As Jurgen Klopp rammed his fist into the night air and the Kop roared, Alisson Becker bear-hugged Shaqiri, kissing the crown of his head repeatedly. Without Shaqiri’s intervention, it may have finished 1-1 and the story would have been about the goalkeeper, whose first half mistake had allowed United to equalise.

Alisson should have gathered Romelu Lukaku’s cross easily having dived out from the goal but it squirmed from his hands, bouncing off his knee and into the path of Jesse Lingard. It was bad enough for Liverpool that their dominance over United had been almost absolute until that point and dramatically the score did not reflect that, but it also because it checked their confidence and the purpose in their stride disappeared.

There has been a sense of invincibility about Liverpool this season because of the way they have defended, with Alisson introducing the same calmness and authority to his position as Virgil van Dijk upon his arrival. Suddenly, even van Dijk wasn’t quite himself, hesitating whether to meet Lukaku in challenges or whether to let him receive the ball and then try and pounce. In front of van Dijk, others – Firmino particularly – were less certain about what they were doing as well and the energy was sucked out of Anfield for final fifteen minutes of the first half.

Perhaps it was fortunate that the mistake came then rather than after the break. There was time for Liverpool to get it out of their system and recharge. By the end, the mood had transformed completely. Van Dijk and Alisson were casting glances at one another, smiles on their face. In the wind and the rain, United’s players with their heads bowed sloped away, knowing that they have delivered the club’s worst start to a season in 26 years.

By comparison, this has been Liverpool’s best start in the corresponding period. The new ground instead relates to Alisson because after seventeen games, Liverpool have the joint best defensive record of any team in Premier League history. That does not happen without a capable goalkeeper. Liverpool are indeed level with the 2005/06 Chelsea side managed by Jose Mourinho at his sternest, one that finished the previous season as champions having conceded a record low of fifteen goals, one that would lift the title again in the campaign in question having let in just seven more.

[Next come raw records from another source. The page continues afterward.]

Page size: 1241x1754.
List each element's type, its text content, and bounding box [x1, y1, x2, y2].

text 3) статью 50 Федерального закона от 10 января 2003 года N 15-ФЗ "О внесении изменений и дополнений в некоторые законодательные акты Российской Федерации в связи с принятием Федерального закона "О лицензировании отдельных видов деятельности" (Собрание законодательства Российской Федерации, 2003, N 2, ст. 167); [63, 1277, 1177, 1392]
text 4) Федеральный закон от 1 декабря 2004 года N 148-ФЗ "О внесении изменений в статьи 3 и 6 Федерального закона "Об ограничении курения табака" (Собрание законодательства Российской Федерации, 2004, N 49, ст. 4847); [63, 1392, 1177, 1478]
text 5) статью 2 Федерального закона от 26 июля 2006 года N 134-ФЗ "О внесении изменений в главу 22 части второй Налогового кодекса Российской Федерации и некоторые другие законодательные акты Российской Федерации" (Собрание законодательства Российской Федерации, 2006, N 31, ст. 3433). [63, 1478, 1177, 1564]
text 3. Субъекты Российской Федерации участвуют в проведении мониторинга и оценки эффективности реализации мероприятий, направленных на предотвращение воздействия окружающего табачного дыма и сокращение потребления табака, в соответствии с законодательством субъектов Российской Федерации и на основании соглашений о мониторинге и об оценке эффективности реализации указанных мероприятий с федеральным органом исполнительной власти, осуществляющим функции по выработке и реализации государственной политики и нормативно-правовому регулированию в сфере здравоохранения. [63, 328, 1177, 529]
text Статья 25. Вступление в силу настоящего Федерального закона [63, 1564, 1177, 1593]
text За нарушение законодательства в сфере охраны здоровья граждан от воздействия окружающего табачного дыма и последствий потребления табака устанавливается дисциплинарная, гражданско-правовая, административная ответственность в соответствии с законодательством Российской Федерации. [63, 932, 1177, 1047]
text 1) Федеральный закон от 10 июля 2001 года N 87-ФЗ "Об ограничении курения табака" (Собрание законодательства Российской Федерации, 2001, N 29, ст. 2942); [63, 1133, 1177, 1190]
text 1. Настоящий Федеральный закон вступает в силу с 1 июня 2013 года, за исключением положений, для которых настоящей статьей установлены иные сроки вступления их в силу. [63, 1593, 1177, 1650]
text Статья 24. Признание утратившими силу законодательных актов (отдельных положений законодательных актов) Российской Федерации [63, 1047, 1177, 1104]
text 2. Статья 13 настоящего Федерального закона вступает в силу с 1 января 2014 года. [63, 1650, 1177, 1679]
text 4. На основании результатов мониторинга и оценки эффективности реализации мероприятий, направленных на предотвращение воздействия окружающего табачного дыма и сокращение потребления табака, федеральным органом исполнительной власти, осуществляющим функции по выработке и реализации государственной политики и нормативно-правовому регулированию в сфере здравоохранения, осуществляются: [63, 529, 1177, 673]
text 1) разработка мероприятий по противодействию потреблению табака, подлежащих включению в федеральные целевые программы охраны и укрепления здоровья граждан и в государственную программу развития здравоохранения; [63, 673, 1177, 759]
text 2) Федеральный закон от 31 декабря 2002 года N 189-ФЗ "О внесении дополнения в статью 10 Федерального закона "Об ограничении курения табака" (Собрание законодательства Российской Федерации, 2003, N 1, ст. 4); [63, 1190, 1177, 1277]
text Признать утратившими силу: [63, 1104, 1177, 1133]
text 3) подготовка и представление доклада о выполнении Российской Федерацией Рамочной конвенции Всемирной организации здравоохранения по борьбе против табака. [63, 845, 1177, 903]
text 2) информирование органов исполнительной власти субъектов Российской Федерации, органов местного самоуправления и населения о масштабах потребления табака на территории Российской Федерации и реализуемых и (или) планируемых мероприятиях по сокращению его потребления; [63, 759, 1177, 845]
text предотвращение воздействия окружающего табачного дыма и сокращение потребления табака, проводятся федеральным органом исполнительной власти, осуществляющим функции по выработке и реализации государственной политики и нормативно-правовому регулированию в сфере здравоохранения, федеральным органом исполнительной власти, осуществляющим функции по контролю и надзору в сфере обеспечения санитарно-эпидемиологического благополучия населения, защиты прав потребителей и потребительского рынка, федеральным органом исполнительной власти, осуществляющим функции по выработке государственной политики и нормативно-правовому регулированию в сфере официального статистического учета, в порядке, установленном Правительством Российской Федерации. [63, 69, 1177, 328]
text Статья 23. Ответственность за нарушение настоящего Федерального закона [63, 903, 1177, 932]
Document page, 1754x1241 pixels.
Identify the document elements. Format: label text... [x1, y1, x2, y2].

The trouble with assessing Liverpool’s progress is that positive conclusions usually relate to its own distant past, rather than other places where the ultimate has more recently been achieved. To appreciate where Liverpool are at presently, maybe comparisons can be made with the Arsenal side that went unbeaten in 2003/04. While Liverpool have dropped points from a winning position only once this season, only six in total have been lost through three draws but those draws have come against their closest rivals, which has meant those with the same aspirations have not gained a true advantage at Liverpool’s expense.

Perhaps comparisons can be drawn with the Arsenal side of 2003/04 (Getty)

The week before Christmas in 2003, Arsenal had drawn six games, one of them with United, but the others with Portsmouth, with Fulham, with Charlton Athletic, with Leicester City and with Blackburn Rovers. The manner with which they ended up winning the title meant it did not feel like there had ever been a drain in energy but their Champions League campaign did suffer and there is also a sort of relationship with the progression Liverpool have recently made in that competition. Internazionale went to Highbury and won convincingly and when Arsenal went to Kiev, they deserved to lose and these results meant that qualification was not sealed until the final fixture, though that trivial matter and the questions asked then about their abilities were forgotten by the time what felt like the impossible was realised.

This is where Liverpool are treading at the moment and this makes it different to the campaigns when they have gone close enough to ending their wait in the past. With City the formidable object now chasing them, however, it is likely that Liverpool will have to be record breakers in more way than just one or even two should the trophy that has eluded them for so long be gathered in May.